Stick with full-text search when exact keyword matching, boolean queries, or phrase search are what users expect. The two approaches complement each other, as the hybrid search pattern above demonstrates.
pgvector vs dedicated vector databases
pgvector handles up to a few million vectors comfortably. Beyond that, index builds become slow and memory-intensive. Dedicated vector databases (Qdrant, Weaviate, Pinecone) are built for horizontal scaling to billions of vectors.
For most content-heavy and CRUD web applications, pgvector is the right choice. Your embeddings share a database with the data they describe, transactions keep them consistent, and there is no sync pipeline to maintain. The same reasoning that makes PostgreSQL FTS the right starting point for keyword search applies here: start with what you have, and graduate to a dedicated service only when you hit a specific limitation.
Gotchas
The vector type has a dimension limit. Maximum 2,000 dimensions for vector, 4,000 for halfvec. Most embedding models produce 768 or 1,536 dimensions, which fit comfortably. OpenAI’s text-embedding-3-large at 3,072 dimensions exceeds the vector limit — reduce it to 1,536 via the API’s dimensions parameter.
Embeddings are not free to generate. Every document insert or update requires an embedding model call. For bulk imports, batch the embedding requests. For Ollama, send multiple texts in a single /api/embed request.
HNSW index builds can spike memory. Building an HNSW index on a large table may consume significant memory. For tables with millions of rows, build the index during a maintenance window and monitor resource usage.
IVFFlat recall degrades silently. If you use IVFFlat instead of HNSW, recall drops as your data changes because cluster centroids are not recalculated. Rebuild the index periodically or use HNSW.

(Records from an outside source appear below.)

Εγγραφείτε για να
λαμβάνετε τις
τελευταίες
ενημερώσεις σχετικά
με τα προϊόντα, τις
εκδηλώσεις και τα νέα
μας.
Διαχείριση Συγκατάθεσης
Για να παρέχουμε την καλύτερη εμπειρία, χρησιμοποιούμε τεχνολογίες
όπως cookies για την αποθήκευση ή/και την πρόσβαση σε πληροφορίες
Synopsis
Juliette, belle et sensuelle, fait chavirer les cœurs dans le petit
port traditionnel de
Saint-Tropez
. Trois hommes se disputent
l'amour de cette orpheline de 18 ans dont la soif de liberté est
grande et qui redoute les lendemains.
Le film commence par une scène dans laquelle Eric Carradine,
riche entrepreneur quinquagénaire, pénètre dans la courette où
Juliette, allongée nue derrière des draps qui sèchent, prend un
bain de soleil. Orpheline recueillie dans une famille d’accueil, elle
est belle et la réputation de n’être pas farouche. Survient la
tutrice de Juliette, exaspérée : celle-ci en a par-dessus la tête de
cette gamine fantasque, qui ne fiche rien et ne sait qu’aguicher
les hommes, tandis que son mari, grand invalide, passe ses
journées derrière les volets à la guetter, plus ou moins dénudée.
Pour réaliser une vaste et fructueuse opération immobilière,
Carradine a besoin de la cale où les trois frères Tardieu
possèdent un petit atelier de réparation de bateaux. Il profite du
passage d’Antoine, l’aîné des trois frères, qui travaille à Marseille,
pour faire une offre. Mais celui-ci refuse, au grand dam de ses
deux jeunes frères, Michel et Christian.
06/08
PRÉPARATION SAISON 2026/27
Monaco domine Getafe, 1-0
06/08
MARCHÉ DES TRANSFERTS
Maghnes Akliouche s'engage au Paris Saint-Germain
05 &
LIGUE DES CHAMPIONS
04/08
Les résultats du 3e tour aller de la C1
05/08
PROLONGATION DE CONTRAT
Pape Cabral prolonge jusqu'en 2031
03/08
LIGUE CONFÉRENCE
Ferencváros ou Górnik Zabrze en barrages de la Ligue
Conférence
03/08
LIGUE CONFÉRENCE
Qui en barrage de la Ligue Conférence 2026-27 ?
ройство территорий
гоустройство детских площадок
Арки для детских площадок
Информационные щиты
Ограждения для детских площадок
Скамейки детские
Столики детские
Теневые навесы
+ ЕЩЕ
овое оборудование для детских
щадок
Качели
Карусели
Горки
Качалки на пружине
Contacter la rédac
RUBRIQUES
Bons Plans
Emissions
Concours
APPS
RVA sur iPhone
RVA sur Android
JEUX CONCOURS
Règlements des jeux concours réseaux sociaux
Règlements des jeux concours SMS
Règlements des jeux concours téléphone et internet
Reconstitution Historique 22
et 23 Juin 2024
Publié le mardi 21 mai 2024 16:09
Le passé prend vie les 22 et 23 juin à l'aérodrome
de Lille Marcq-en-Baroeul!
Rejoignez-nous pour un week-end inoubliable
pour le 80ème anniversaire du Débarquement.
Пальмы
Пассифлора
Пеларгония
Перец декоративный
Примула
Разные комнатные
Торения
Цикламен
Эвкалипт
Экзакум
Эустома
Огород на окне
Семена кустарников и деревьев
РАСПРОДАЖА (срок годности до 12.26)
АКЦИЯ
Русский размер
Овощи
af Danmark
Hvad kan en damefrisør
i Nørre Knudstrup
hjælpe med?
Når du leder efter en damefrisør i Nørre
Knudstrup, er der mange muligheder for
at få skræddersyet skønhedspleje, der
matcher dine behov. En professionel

SELECT * fails with vector columns in query_as!. Just as with tsvector columns, SQLx’s compile-time macros need explicit column lists. List your columns explicitly, omitting or casting the embedding column unless you need its contents.
The extension must be installed in your development database. SQLx’s compile-time query! macros connect to the database during compilation. The vector extension must be enabled there. The same applies to cargo sqlx prepare for offline compilation in CI.